Friday, November 30, 2012

Veggie Garden Year Two

July 2012

To start, we had really good intentions for our garden this year.  We thought things were moving forward with the house and we could really commit.  We spent one weekend enlarging the bed around the raised beds because we planned to plant SO many veggies that we would need all this extra space.  Well.... we did not get our act together and none of little baggies of careully procurred seeds got started.  I tried not to beat myself up too much about it.  We had been busy with a lot of stuff both house related and personal and Portland was extremely cold and rainy right through June.

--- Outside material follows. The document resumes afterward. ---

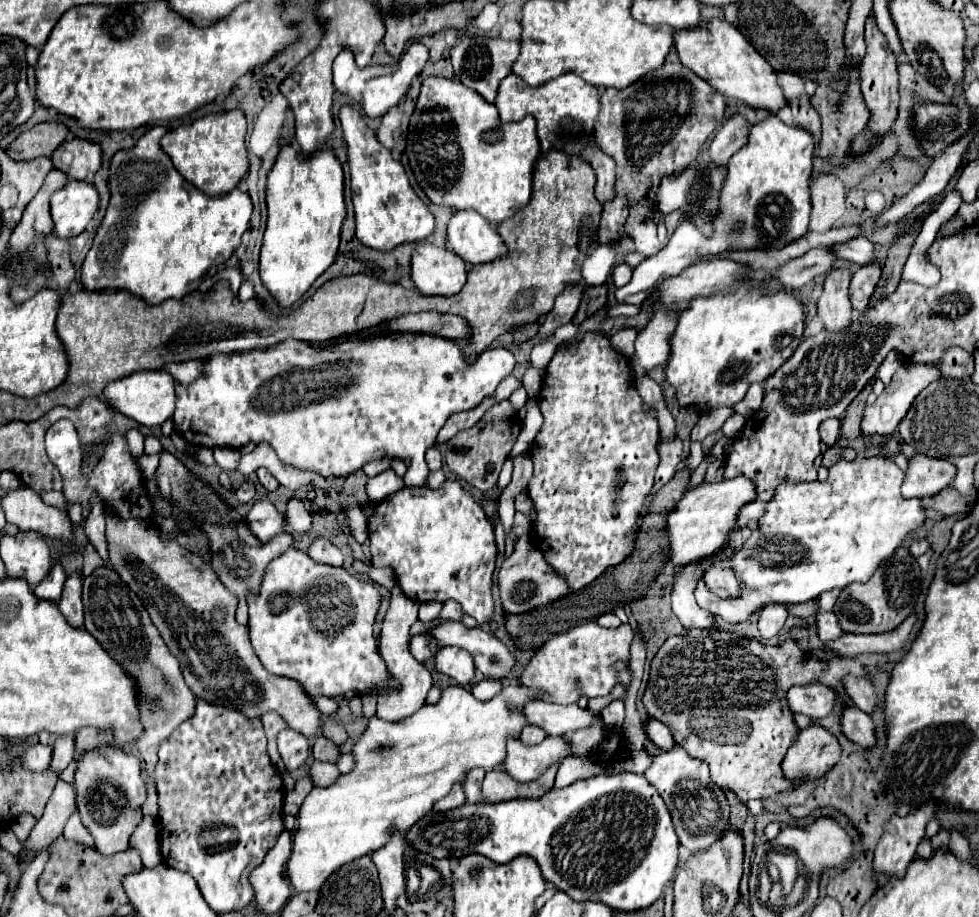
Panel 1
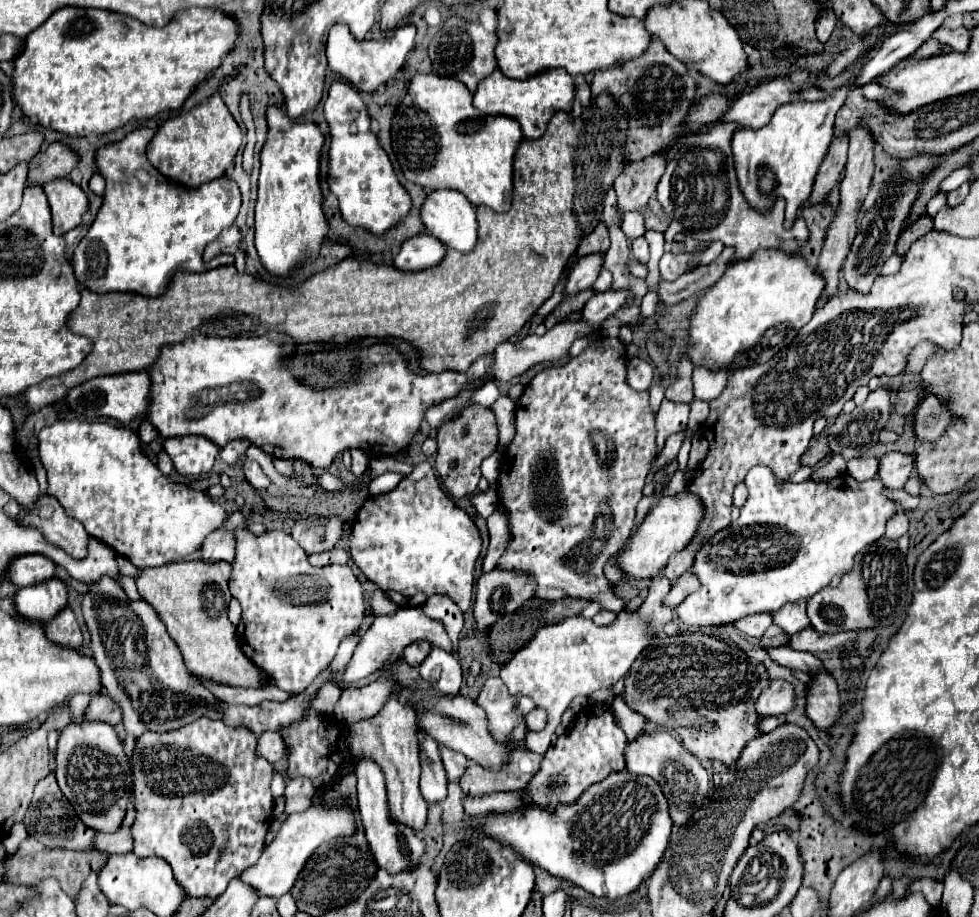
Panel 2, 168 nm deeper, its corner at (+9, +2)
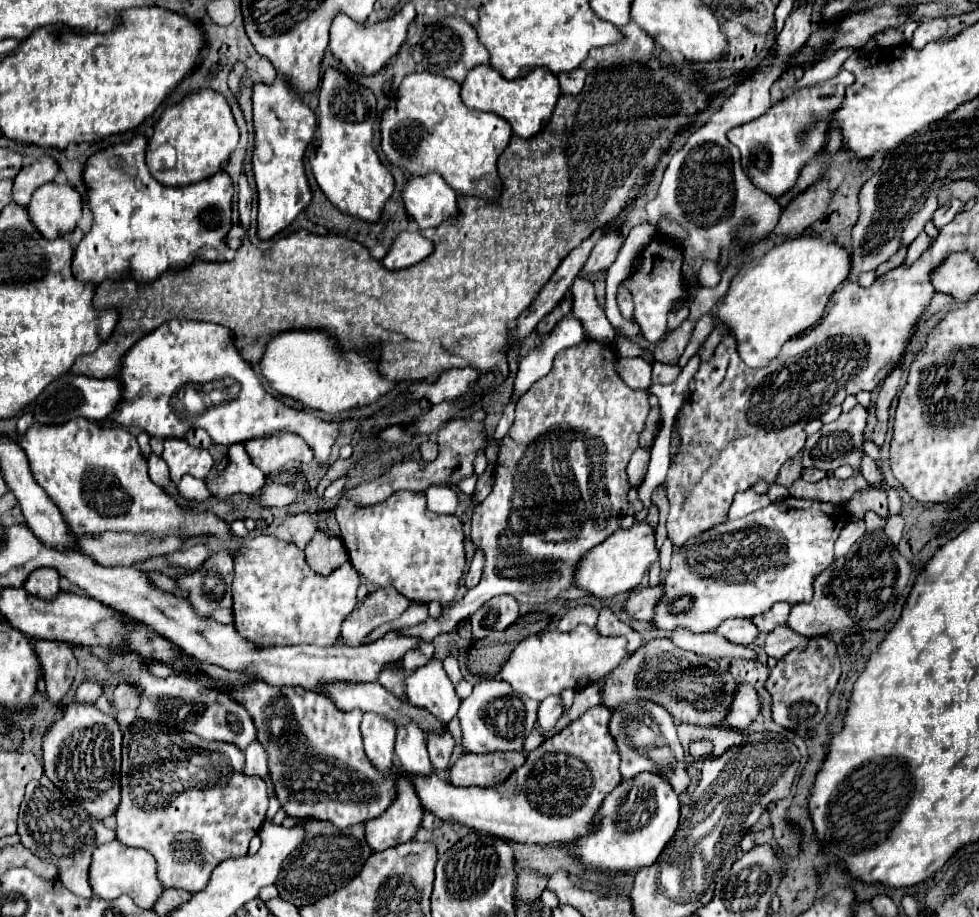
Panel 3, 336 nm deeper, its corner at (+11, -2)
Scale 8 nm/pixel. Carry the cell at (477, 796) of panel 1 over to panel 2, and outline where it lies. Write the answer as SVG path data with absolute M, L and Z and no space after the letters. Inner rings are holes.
M440 746L440 756L442 756L442 762L444 762L444 770L448 774L448 780L452 782L458 782L458 778L464 774L466 770L466 762L468 758L460 752L454 752L450 748L444 748Z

I went to the local nursery and got:  four tomato plants, three pepper plants, 2 zucchinis, 1 yellow squash, 1 cucumber, 2 snap peas, 1 pumpkin, and tons of brocolli.   The good news is I planted them all, as well as put some direct seed carrots in the ground.  Josh had planted some onions several months before and these came in as well.  Really that is about all I can say.  We put them in the ground.  There was no watering, pruning or attempt to add any additions to the garden.  I was so dazed I even forgot I needed a second pumpkin plant as a pollinator, so I, in effect, planted a vine. 

The good news, is everything in Portland grows and most of our seedlings took off and running.  As with the year before we started getting a massive zucchini stash, endless tomatoes and so many volunteer tomatoes from the year before we could have started a business. The broccoli never seemed to quite work out, and I only got about 8 carrots out of the deal.  I never planted lettuce, or bush beans, or any other seeds. 

The asapargus came back from the year prior, but was still too small to harvest, my neighbor donated a artichoke plant which thrived and gave us three delicious small chokes and beautiful flowers. Our blueberries and strawberries made plenty of fruit all though so small they were often tart and barely worth picking.  I truly look forward to the summer where I plant and stage my garden so that I have numerous different veggies growing throughout the early spring into late fall.
 
What I can tell you the yard got a lot of attention this year.  By the end of the summer, I had pulled out all the dandelions in the yard (only for 50% to grow back).  I re-edge all the beds, added new shurbs, trees, bulbs, and flowers. The plants from two years prior started to really take off and grow.  The hydrangeas doubled in size as well as did the rosemary and lavenders. Our cherry trees which started at my height were over 10 feet tall. IOur landscaping was defiantely starting to feel more mature and less nursery basic.  It was moving forward!